» Record excerpts
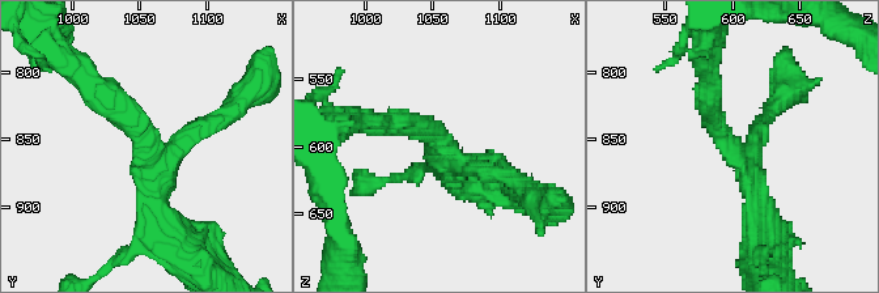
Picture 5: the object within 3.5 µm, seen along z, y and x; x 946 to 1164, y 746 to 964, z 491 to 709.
act=inspect view=em slice=xy step=3 show=tint at=(1056, 856, 598) why='shape alone is not enough'

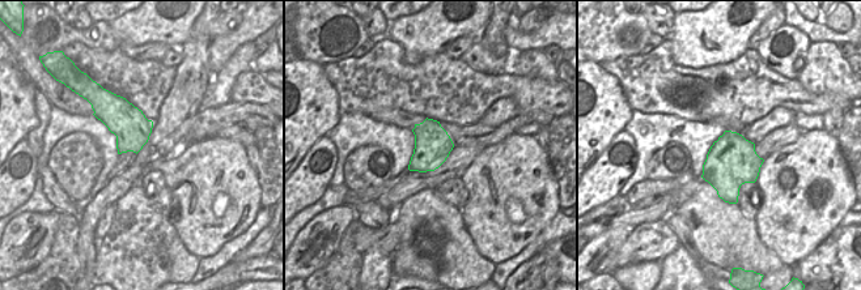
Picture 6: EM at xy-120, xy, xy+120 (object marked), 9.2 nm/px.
act=inspect view=em slice=xy step=2 show=tint at=same

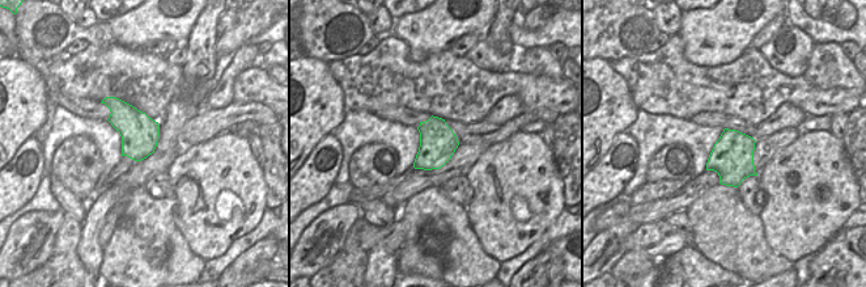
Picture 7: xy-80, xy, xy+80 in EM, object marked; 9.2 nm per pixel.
act=accept arm_widths_nm=200,300,300 found='all the same cell'

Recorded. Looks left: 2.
act=inspect view=3d um=8 at=(1040, 1370, 630)

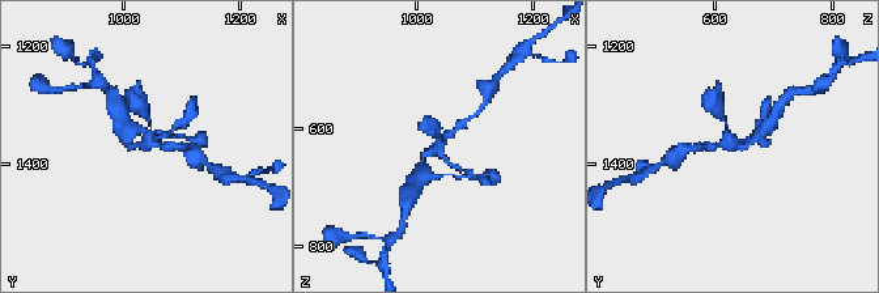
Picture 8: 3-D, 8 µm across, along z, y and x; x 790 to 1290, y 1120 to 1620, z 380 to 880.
act=inspect view=3d um=3.5 at=(1045, 1365, 630) why='closer look'

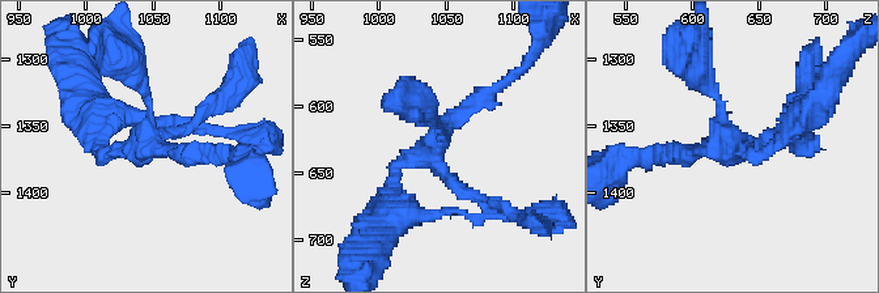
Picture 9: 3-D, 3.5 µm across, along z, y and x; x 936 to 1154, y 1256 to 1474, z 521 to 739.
act=accept runs_along=9:(389, 195), (396, 168), (501, 84) found='all the same cell'

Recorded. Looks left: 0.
act=stop edits=none rest=unchecked

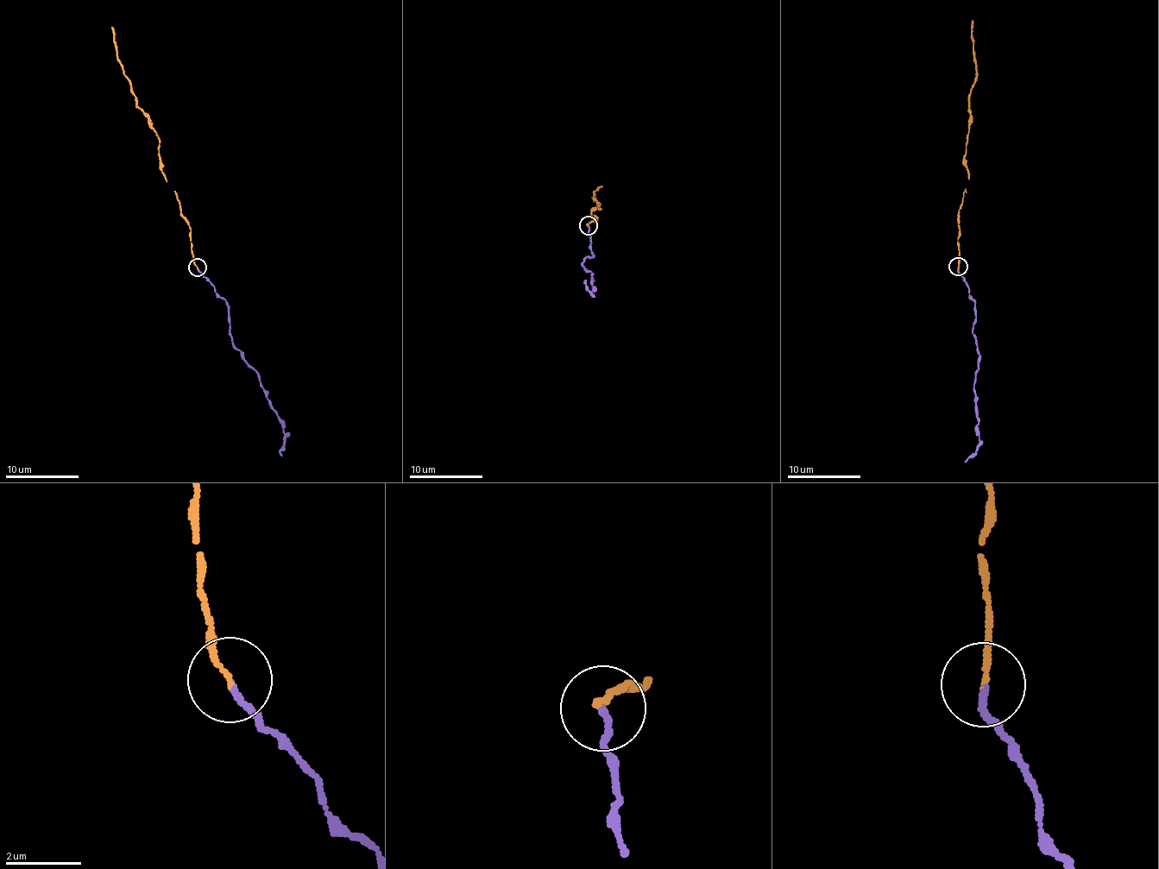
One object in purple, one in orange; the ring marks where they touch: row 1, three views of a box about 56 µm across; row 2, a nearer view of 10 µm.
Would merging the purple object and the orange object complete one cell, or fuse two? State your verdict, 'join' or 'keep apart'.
join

» To do
A faithful copy of the records above, without images, is what to give back.

» Task answer
Picture 5: the object within 3.5 µm, seen along z, y and x; x 946 to 1164, y 746 to 964, z 491 to 709.
act=inspect view=em slice=xy step=3 show=tint at=(1056, 856, 598) why='shape alone is not enough'

Picture 6: EM at xy-120, xy, xy+120 (object marked), 9.2 nm/px.
act=inspect view=em slice=xy step=2 show=tint at=same

Picture 7: xy-80, xy, xy+80 in EM, object marked; 9.2 nm per pixel.
act=accept arm_widths_nm=200,300,300 found='all the same cell'

Recorded. Looks left: 2.
act=inspect view=3d um=8 at=(1040, 1370, 630)

Picture 8: 3-D, 8 µm across, along z, y and x; x 790 to 1290, y 1120 to 1620, z 380 to 880.
act=inspect view=3d um=3.5 at=(1045, 1365, 630) why='closer look'

Picture 9: 3-D, 3.5 µm across, along z, y and x; x 936 to 1154, y 1256 to 1474, z 521 to 739.
act=accept runs_along=9:(389, 195), (396, 168), (501, 84) found='all the same cell'

Recorded. Looks left: 0.
act=stop edits=none rest=unchecked

One object in purple, one in orange; the ring marks where they touch: row 1, three views of a box about 56 µm across; row 2, a nearer view of 10 µm.
Would merging the purple object and the orange object complete one cell, or fuse two? State your verdict, 'join' or 'keep apart'.
join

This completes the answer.